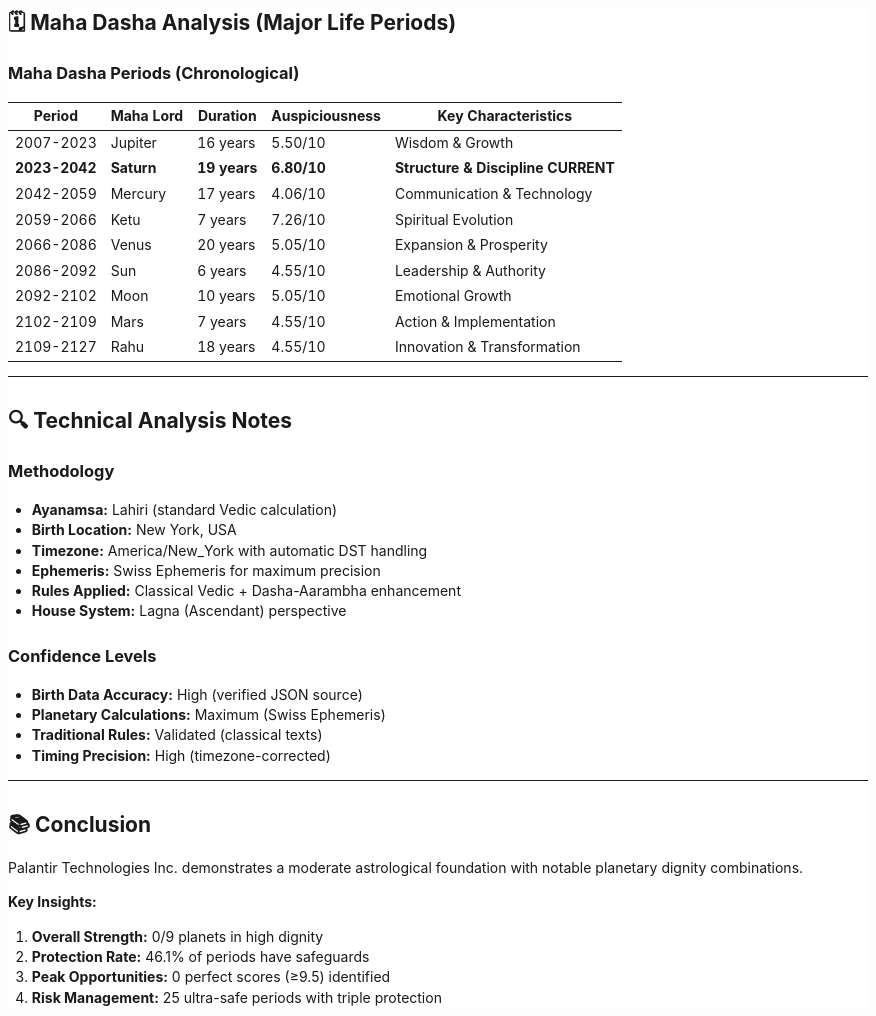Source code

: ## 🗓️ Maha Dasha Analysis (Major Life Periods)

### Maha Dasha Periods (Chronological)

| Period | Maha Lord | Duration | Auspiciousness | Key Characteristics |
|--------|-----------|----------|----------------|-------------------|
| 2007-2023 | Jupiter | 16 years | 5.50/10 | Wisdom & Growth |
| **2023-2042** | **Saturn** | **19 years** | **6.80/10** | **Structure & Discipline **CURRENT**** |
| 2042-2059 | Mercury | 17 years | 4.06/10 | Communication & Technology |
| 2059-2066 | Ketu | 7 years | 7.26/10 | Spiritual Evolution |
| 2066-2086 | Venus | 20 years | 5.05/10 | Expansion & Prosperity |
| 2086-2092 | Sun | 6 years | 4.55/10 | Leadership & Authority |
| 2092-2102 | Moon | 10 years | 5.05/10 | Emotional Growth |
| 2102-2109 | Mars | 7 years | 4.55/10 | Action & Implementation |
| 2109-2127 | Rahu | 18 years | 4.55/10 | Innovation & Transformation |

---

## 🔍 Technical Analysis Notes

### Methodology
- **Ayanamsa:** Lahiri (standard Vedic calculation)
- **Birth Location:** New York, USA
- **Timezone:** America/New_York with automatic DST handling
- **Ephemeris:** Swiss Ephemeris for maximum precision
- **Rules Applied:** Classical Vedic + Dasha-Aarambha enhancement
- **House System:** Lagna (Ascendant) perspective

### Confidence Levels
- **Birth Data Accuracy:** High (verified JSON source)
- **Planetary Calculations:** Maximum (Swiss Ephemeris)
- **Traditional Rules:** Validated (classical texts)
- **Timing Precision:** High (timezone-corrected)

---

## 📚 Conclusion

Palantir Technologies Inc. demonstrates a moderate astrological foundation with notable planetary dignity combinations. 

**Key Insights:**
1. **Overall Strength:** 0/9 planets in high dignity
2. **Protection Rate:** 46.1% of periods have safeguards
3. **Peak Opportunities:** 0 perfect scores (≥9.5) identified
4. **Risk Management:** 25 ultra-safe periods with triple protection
****************
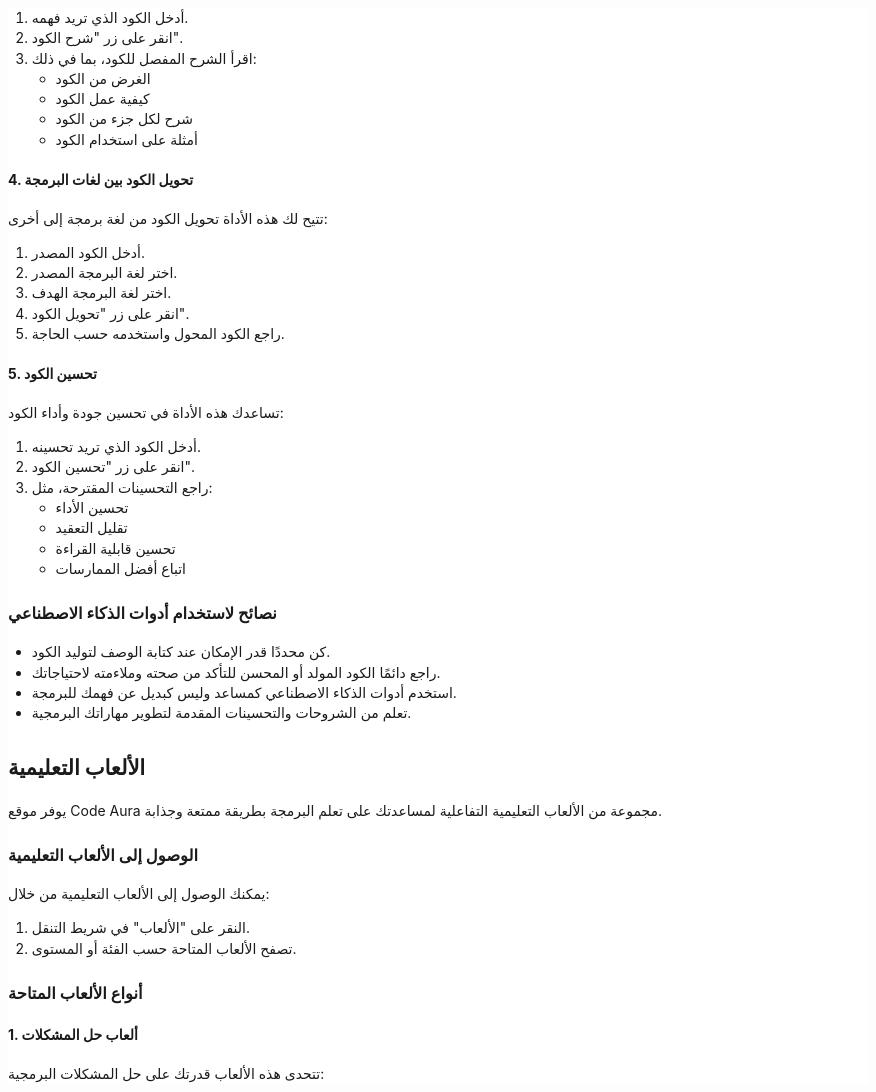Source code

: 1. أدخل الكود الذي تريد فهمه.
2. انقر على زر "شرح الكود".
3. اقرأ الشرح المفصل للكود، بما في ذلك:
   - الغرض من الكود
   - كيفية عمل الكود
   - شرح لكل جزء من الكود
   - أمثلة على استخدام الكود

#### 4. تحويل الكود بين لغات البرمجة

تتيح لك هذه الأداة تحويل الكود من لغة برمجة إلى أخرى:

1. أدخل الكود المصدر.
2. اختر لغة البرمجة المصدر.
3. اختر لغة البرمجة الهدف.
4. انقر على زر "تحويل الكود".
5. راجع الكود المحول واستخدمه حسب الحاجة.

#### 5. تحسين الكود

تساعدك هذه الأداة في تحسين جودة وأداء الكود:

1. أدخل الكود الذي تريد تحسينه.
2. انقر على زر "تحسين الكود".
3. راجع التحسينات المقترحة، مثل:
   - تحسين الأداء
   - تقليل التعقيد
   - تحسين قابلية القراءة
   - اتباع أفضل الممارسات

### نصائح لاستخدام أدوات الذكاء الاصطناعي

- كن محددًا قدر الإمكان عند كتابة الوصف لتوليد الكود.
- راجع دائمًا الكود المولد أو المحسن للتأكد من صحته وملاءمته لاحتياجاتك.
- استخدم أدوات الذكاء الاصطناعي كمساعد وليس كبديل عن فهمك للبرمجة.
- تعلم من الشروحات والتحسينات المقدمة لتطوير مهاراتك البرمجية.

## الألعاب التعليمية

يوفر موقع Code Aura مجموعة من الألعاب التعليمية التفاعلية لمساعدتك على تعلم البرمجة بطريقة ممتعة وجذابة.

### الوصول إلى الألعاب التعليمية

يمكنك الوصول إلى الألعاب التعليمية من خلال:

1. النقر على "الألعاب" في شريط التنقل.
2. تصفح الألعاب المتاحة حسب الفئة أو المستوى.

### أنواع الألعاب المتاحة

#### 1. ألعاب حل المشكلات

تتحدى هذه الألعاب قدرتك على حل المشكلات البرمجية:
****************
How many lines in the records above contain the string "dignity", with case counting? Reply with the number alone.

▶ **Completed exercise**: 2